Le 1er juin 2018, c’est dans 776 jours. François Longchamp le sait, pour avoir à coup sûr mesuré la distance qu’il lui reste à parcourir avant de rendre les clefs du canton. Ce canton pas comme les autres, qu’il préside seul depuis décembre 2013. 776 jours, même en déduisant une grosse centaine de dimanches, c’est long. Surtout quand tout ne se passe pas comme prévu.

Sur le papier, le poste pouvait faire saliver. Un Département présidentiel tout neuf, sans administration mammouth, et trois gros dossiers bien stratégiques à piloter: la Genève internationale, le Grand Genève et la répartition des tâches entre commune et canton. Cette organisation, François Longchamp l’a voulue. Il aurait pu reprendre l’Economie ou les Finances, en plus de la Présidence. Mais non. François 1er, Roi de Genève, capitale de l’univers, ça ne se refusait pas, pour un dernier mandat.

Si le plan s’était déroulé sans accroc, François Longchamp rayonnerait. Baignée de sa lumière, une équipe gouvernementale soudée aurait mis en musique sa partition millimétrée, enchaînant les réformes le sourire aux lèvres. A mi-législature, François Longchamp commencerait à récolter les fruits d’un règne idyllique, comme on cueille des pâquerettes.
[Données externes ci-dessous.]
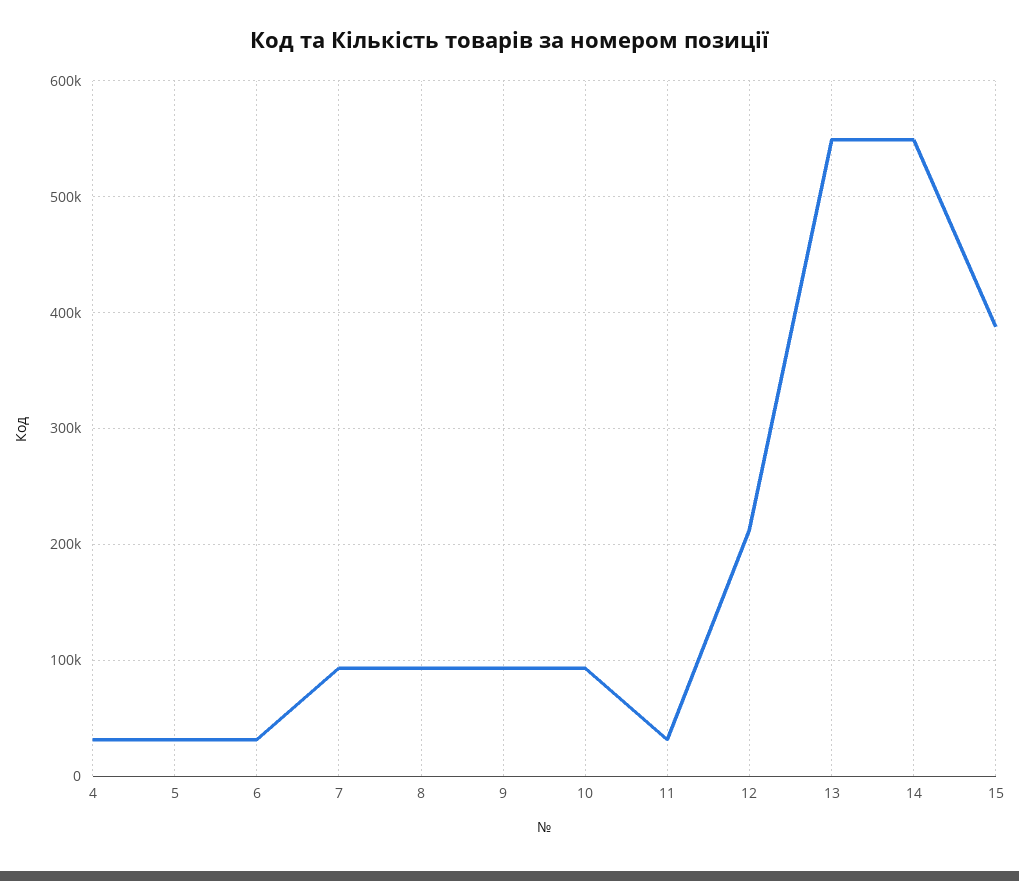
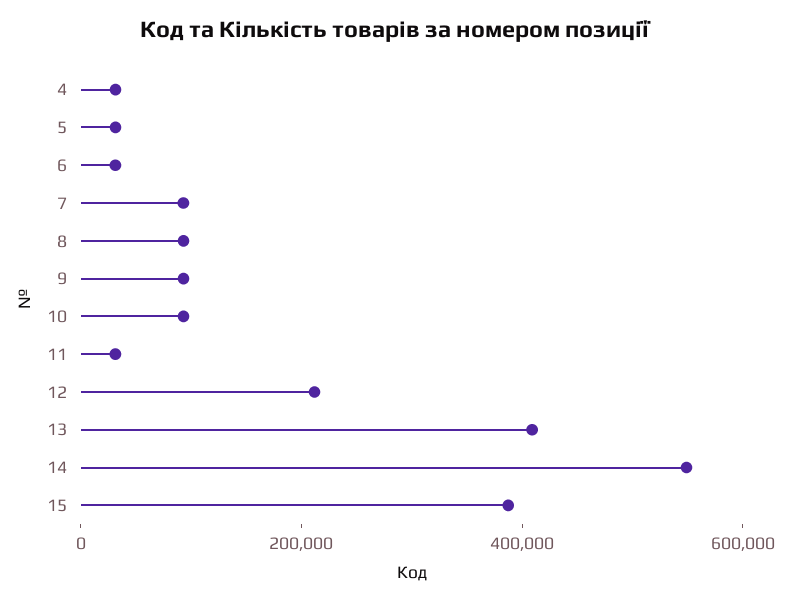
  {
    "4": 30000,
    "5": 30000,
    "6": 30000,
    "7": 90000,
    "8": 90000,
    "9": 90000,
    "10": 90000,
    "11": 30000,
    "12": 210000,
-   "13": 550000,
+   "13": 400000,
    "14": 550000,
    "15": 390000
  }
Seulement voilà. Faute d’avoir su écrire la partition millimétrée – un storytelling holistique pour Genève –, le président s’est vu rattraper par d’autres réalités. De celles qui volent en escadrille. En guise d’équipe soudée, une juxtaposition de silos qui s’ignorent; en guise de pâquerettes, des patates chaudes à tout bout de champ. Et une envie qui s’émousse. A l’effacement personnel derrière la fonction, sa marque de fabrique, se substitue un détachement fatigué. «Il en a marre et ça commence à se voir», résume-t-on gentiment du côté de la Tour Baudet.

On pourrait en rire, voire compatir, si le scandale ne grondait pas aujourd’hui dans son jardin. La Fipoi dysfonctionne? C’est son dossier. Le conseil de fondation l’ignore, conteste ou dissimule? C’est son dossier. La Genève internationale risque d’y perdre des plumes? C’est son dossier. Mais rien n’y fait. Pas vu, pas pris, François Longchamp. Tout est rentré dans l’ordre, soupire-t-il, un brin agacé: la Genève éternelle est au-dessus de ces vulgarités marécageuses et les organisations internationales le savent, elles.

On l’aura compris: désormais, François Longchamp est moins là que las. Il a pourtant raison sur un point: le 1er juin 2018 est encore loin. Un petit café, Monsieur le Président?